I adore these animal head sculptures. There are twelve of them in the scheme that relates each year to an animal and its attributes - the Chinese Zodiac. Last year the Circle of Animals/Zodiac Heads sculpture by Chinese artist Ai Weiwei began its international tour in London, being displayed in the courtyard of Somerset House.
The sculpture comprises twelve monumental bronze animal heads, re-creations of the traditional Chinese zodiac sculptures which once adorned the fountain-clock of Yuanming Yuan, an 18th century imperial retreat just outside Beijing. This original was designed in the 18th century by two European Jesuits at the behest of the Manchu Emperor Quanlong, the fountain clock featured the animals each spouting water at two hour intervals. In 1860 the Yuanming Yuan was ransacked by French and British troops, and the heads were pillaged. Today, seven heads - the rat, ox, tiger, rabbit, horse, monkey and boar - have been located but the whereabouts of the other five are unknown.
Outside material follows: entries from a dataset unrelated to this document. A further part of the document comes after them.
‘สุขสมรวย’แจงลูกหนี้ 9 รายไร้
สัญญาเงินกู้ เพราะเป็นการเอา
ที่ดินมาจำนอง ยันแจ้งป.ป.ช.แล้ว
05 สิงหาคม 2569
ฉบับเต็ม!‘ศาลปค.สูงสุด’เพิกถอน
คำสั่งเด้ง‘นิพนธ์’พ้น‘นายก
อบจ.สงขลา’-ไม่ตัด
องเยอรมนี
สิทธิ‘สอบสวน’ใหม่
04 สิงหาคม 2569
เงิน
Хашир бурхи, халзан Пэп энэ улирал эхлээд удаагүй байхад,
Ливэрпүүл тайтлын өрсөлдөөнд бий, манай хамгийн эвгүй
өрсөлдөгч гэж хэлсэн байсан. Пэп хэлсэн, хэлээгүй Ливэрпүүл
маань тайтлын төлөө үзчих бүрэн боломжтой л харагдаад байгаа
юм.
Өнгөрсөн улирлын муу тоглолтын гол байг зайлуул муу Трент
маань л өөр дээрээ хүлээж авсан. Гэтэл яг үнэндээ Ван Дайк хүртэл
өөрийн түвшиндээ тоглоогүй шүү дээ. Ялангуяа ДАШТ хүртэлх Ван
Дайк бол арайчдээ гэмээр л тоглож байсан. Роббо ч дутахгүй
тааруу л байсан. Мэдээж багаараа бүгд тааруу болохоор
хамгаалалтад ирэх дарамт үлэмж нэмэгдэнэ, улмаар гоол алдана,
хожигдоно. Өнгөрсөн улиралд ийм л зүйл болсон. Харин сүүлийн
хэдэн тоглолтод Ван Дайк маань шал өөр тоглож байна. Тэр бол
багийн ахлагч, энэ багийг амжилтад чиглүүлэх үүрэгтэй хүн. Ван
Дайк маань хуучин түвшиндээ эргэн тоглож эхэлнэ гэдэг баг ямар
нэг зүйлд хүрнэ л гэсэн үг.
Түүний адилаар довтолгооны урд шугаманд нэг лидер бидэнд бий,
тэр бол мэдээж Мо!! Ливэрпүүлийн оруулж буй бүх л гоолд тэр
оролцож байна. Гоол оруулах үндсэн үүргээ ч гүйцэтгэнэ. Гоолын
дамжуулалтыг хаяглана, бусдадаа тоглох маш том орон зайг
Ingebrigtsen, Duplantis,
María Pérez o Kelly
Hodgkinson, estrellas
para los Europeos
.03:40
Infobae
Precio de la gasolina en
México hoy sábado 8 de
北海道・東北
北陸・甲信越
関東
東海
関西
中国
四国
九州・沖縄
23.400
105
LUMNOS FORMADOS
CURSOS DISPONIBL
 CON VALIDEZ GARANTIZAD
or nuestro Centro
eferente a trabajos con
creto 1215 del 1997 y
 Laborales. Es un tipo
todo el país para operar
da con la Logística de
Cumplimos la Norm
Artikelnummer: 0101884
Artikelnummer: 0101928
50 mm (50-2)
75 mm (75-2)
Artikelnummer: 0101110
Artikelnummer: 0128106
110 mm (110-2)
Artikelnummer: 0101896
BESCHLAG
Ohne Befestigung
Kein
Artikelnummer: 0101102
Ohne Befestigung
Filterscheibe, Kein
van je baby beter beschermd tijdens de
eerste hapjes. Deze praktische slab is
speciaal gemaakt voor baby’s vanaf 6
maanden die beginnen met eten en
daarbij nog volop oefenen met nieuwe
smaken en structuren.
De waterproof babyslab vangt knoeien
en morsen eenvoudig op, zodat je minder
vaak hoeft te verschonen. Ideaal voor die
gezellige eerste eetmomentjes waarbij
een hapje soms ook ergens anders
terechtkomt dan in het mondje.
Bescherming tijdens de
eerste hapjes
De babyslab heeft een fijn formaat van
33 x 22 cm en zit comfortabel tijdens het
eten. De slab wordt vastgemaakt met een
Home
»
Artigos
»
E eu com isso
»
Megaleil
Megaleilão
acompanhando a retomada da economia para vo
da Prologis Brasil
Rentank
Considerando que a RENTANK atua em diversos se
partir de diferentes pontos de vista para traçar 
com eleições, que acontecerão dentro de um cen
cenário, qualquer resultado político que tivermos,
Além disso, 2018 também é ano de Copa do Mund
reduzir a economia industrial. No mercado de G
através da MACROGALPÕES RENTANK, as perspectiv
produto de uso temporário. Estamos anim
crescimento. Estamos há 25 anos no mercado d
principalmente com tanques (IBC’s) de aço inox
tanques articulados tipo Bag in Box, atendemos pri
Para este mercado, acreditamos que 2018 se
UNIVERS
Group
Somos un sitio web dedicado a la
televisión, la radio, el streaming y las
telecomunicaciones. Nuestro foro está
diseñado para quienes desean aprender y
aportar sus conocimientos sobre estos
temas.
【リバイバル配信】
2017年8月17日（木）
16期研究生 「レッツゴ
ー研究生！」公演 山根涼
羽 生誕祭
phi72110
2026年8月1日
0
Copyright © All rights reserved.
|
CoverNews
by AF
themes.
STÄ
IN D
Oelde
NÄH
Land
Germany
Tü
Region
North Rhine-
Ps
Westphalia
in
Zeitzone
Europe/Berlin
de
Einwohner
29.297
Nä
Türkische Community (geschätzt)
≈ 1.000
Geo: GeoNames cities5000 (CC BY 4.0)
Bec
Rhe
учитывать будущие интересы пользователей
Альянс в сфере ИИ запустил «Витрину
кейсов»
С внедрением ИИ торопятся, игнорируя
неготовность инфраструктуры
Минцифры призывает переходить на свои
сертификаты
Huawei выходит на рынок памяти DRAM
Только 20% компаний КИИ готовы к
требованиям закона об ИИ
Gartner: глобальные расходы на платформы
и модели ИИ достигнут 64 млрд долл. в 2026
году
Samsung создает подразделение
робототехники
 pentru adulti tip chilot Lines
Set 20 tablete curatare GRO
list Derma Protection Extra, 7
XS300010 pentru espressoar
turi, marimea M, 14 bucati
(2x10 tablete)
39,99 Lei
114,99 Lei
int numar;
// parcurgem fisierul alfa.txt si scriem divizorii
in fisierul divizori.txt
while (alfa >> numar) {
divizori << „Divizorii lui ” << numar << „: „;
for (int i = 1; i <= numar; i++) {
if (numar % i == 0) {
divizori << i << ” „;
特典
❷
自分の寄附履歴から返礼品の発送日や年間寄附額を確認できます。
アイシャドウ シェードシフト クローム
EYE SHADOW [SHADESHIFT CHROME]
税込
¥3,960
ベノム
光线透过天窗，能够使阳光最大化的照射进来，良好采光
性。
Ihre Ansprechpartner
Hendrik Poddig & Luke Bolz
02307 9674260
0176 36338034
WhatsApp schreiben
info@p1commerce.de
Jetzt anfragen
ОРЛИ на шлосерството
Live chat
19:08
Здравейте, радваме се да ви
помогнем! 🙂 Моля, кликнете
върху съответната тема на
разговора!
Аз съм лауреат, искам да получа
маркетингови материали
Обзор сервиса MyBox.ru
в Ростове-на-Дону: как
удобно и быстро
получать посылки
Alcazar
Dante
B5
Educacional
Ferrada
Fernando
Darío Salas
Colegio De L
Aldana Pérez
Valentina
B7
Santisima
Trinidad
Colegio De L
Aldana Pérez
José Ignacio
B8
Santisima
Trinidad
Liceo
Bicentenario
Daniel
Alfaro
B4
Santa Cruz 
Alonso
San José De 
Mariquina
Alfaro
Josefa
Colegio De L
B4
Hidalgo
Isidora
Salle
In reinterpreting these objects on an oversized scale, Ai Weiwei focuses attention on the question of looting and repatriation, while extending his ongoing exploration of the 'fake' and the copy in relation to the original. The twelve heads are cast bronze and positioned on bronze bases. Each head weighs around 800 lbs and measures approximately four feet high by three feet wide (the head and base together are approximately ten feet high).